To bring you up to date, The Great Stupid mated with the Diversity, Equity and Inclusion cult to bring forth the following casting rules for movies, theater, TV and commercials. Per Tom Hanks, only gays can play gay roles, but gay actors can play “cis” characters. It’s fine for Andy Garcia to play Sonny Corleone’s son in “Godfather 3,” but verboten for a non-Hispanic performer to play a Hispanic character. Presenting a real life “character of color” as white in a film is despicable whitewashing, but presenting Aaron Burr, Thomas Jefferson and Alexander Hamilton as non-white in a hit Broadway musical is brilliant, and playing Joan of Arc as a nonbinary individual who goes by “they” is illuminating. Marilyn Monroe being played by a Hispanic actress is testimony to her versatility and range, but Natalie Wood playing Maria in “West Side Story” was a shameful relic of Hollywood racism. Changing the genders and races of popular comic book characters is social justice progress, unless they are changed to white or male.
All clear now?
The eagerly awaited Amazon spectacular “The Lord of the Rings: The Rings of Power” is being skewered on social media and fan sites because the production, led by a creative team that is ostentatiously woke (Brain-melting quote by Executive Producer Lindsey Weber: “It felt only natural to us that an adaptation of Tolkien’s work would reflect what the world actually looks like.”), has cast actors who do not resemble how Tolkien described their characters and has them doing things the characters in the books would never do. For example—The Horror!—there’s a black elf. “Rings” fanatics are screaming foul, so, naturally, Weber has called the casting critics racists.

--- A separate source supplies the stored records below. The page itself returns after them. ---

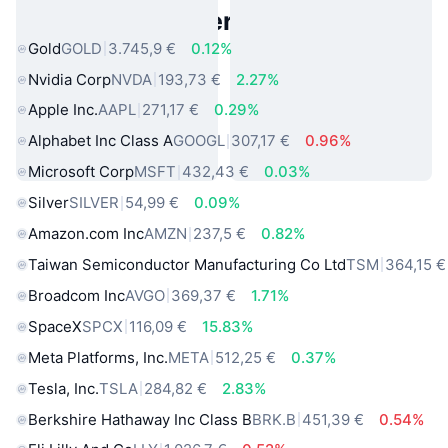
Beliebte reale Vermögenswerte
Gold
GOLD
3.745,9 €
0.12%
Nvidia Corp
NVDA
193,73 €
2.27%
Apple Inc.
AAPL
271,17 €
0.29%
Alphabet Inc Class A
GOOGL
307,17 €
0.96%
Microsoft Corp
MSFT
432,43 €
0.03%
Silver
SILVER
54,99 €
0.09%
Amazon.com Inc
AMZN
237,5 €
0.82%
Taiwan Semiconductor Manufacturing Co Ltd
TSM
364,15 €
Broadcom Inc
AVGO
369,37 €
1.71%
SpaceX
SPCX
116,09 €
15.83%
Meta Platforms, Inc.
META
512,25 €
0.37%
Tesla, Inc.
TSLA
284,82 €
2.83%
Berkshire Hathaway Inc Class B
BRK.B
451,39 €
0.54%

Apparently the Oscars are looking hard for virtue-signaling opportunities.
In this instance, they had to travel back in time 50 years and decide to make amends for one of the more ludicrous examples of celebrity grandstanding in pop culture lore. Marlon Brando, a cinch to win the Best Actor statuette for “The Godfather” in 1973, decided to snub the Academy of Motion Picture Sciences, his Hollywood colleagues and the Oscars’ TV audience by sending an obscure, Native American actress named Sacheen Littlefeather to go to the podium when Marlon’s name was read and make a statement about the abuse of Indians at Hollywood’s hands while announcing that Brando was rejecting his honor in protest. You know, because “The Godfather” was all about Native American mobs, or something.
It was a complete non sequitur, and many suspected that the whole stunt had little to do with Native American portrayals in film (about which Brando had previously said nothing) and more to do with the famously weird actor’s desire to stick his thumb in the eye of the industry that had made him rich and famous. He might have just as well had his statuette rejected by Bozo the Clown; maybe it came down to a coin flip: heads, Sasheen (it was an Indian Head nickel), tails, Bozo.
The young woman’s appearance did not go over well. “Mr. Brando very regretfully cannot accept this very generous award,” Littlefeather said. “And the reasons for this being are the treatment of American Indians today by the film industry and on television in movie reruns, and also with recent happenings at Wounded Knee.” That was a reference to a protest a month earlier,when the American Indian Movement had occupied the South Dakota town of Wounded Knee, site of the infamous massacre, to protest Hollywood’s killing and..no wait, it was the U.S. government’s treatment of Native Americans that protest was about. What did it have to do with movies, Brando, and the Oscars?